Note: This story is part of the Deseret News sports team’s Flashback Friday series, which revisits memorable moments involving Utah teams.
Notre Dame is synonymous with college football — the pageantry of the game comes full circle in the Fighting Irish’s home of South Bend, Indiana.
The school claims 11 national championships in the sport, and a decade ago, Notre Dame nearly added another trophy to its case.
The Fighting Irish’s national title chase in 2012 — which came up short, as they lost to Alabama in the national championship game — was a side story in a new Netflix documentary, released earlier this week, that revisits the Manti Te’o catfishing saga.
Te’o, a member of The Church of Jesus Christ of Latter-day Saints who visited BYU during his recruiting process, was a star linebacker for the Irish for four years, and in 2012, he finished second in the Heisman Trophy voting.

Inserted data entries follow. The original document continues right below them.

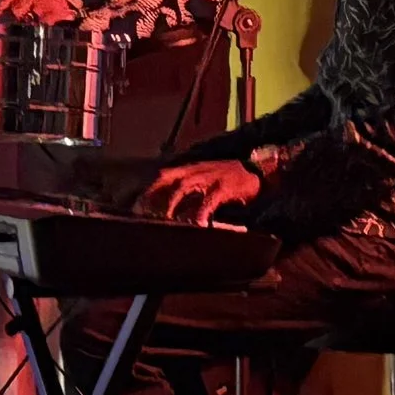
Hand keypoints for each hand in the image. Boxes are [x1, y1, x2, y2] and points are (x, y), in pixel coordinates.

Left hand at [137, 159, 260, 225]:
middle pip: (166, 178)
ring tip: (164, 221)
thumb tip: (172, 211)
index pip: (162, 176)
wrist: (258, 171)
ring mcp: (209, 177)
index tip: (136, 207)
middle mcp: (196, 170)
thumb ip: (191, 193)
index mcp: (190, 169)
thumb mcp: (207, 180)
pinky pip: (208, 201)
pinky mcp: (224, 187)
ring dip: (171, 204)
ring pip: (183, 187)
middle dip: (152, 195)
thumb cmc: (230, 180)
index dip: (148, 191)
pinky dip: (200, 213)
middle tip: (142, 214)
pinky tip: (197, 225)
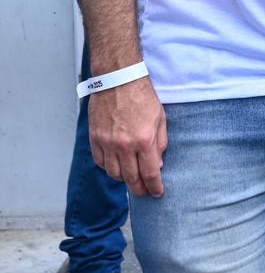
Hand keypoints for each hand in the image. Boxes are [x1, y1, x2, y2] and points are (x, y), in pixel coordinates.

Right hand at [89, 78, 167, 197]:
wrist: (119, 80)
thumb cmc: (142, 96)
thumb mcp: (160, 118)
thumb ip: (160, 143)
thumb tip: (158, 164)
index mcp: (144, 139)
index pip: (149, 173)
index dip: (154, 187)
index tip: (157, 193)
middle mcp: (124, 145)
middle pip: (130, 178)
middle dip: (139, 190)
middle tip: (144, 193)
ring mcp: (107, 143)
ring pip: (113, 174)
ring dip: (123, 180)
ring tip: (131, 178)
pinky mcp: (95, 138)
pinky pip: (100, 162)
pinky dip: (108, 167)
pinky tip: (116, 165)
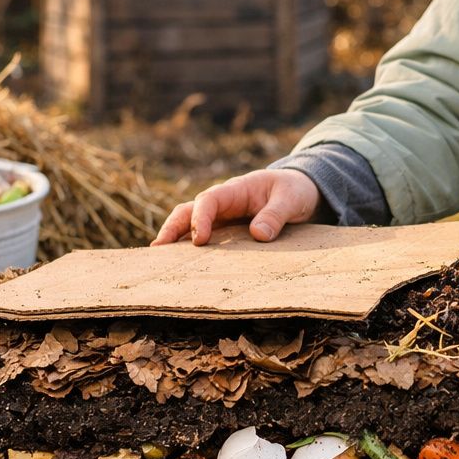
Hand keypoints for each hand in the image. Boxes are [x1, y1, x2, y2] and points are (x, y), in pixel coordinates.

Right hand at [151, 169, 321, 245]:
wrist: (299, 192)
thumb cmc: (294, 191)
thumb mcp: (291, 199)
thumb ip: (276, 214)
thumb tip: (258, 235)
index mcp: (236, 190)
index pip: (209, 200)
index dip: (201, 218)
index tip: (200, 240)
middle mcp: (222, 203)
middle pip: (188, 211)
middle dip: (172, 228)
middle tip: (158, 249)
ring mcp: (221, 218)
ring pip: (189, 224)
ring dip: (174, 240)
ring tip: (159, 262)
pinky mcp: (225, 232)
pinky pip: (203, 239)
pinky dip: (188, 250)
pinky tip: (180, 268)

That year, he helped Notre Dame go undefeated during the regular season, setting up the title-game showdown with Alabama.
BYU was one of several teams who had a chance to derail that 2012 season — there’s even a brief clip in the Netflix documentary of the Cougars playing the Fighting Irish in mid-October that year — but Te’o and Notre Dame found a way to keep their winning streak alive.
How close were the Cougars to springing the upset?
BYU lost to Notre Dame 17-14 in a midyear matchup, and the Cougars led for over 23 minutes in that game.
The fact it was a close contest wasn’t uncommon: Notre Dame had already won three games that year by single digits and had to beat Pittsburgh two weeks later in triple overtime.
BYU, meanwhile, entered the game with three losses, two of which came by a total of four points in falling to Utah and Boise State. Four of the Cougars’ five losses that year were by six points or fewer.
Te’o had a big game, finishing with 10 tackles, a half sack and an interception on the Cougars’ first drive.
BYU took the lead, though, by breaking Notre Dame’s streak of 17 straight quarters of not allowing its opponent to score an offensive touchdown.
The Cougars scored two touchdowns just over two minutes apart in the second quarter — both on short TD receptions, the second set up by a Kyle Van Noy interception — and BYU led 14-7 at the half.
“They scored two touchdowns against us,” Te’o said in a Deseret News story recapping the game. “It made us mad.”
Both teams had failed scoring opportunities — Notre Dame missed two field goals and BYU missed one, though the Cougars’ miss was particularly damaging. BYU had a chance to build a two-score lead in the third quarter but came up emptyhanded on a third-quarter drive deep into Notre Dame territory.
The Fighting Irish, who scored the game’s first touchdown late in the first quarter, eventually regained the lead, using a short field goal and a TD run with just under 13 minutes to play to go back in front, 17-14.
On BYU’s ensuing drive after Notre Dame went up three, the Cougars drove into Fighting Irish territory, but quarterback Riley Nelson misfired on a pass to a wide open Cody Hoffman on a drive that ultimately ended in a punt.
“Here we are, playing against top 10 teams and we’re with them in the fourth quarter and we just can’t seem to close. That’s way worse than getting blown out,” Nelson said postgame.
It was the Cougars’ last solid chance to earn the win, as Notre Dame drained nearly the rest of the clock on a nine-play drive that ate up almost six minutes of the time.
BYU was normally stout against the run that season — the Cougars finished the year No. 2 nationally in rush defense — but gave up 270 yards on the ground to the Fighting Irish.
Theo Riddick ran for a career-best 143 yards and teammate Cierre Wood added 114 yards, while George Atkinson III scored the go-ahead touchdown. Riddick broke off runs of 55 and 19 yards on the Fighting Irish’s two second-half scoring drives.
For BYU, the effort was close, but not enough to snap the streak for Te’o and Notre Dame.
“We had a great chance — a number of chances — to pull off an upset,” then-BYU coach Bronco Mendenhall said. “But ultimately we didn’t make a critical play here or there right down the stretch to win the game.”
Fast forward 10 years, and the two teams are meeting again this season, this time in a neutral-site game on Oct. 8. The Fighting Irish enter the year as a top 5 program, while BYU has high expectations, as well, coming off two straight double-digit win seasons.
Can the Cougars spring the upset this time?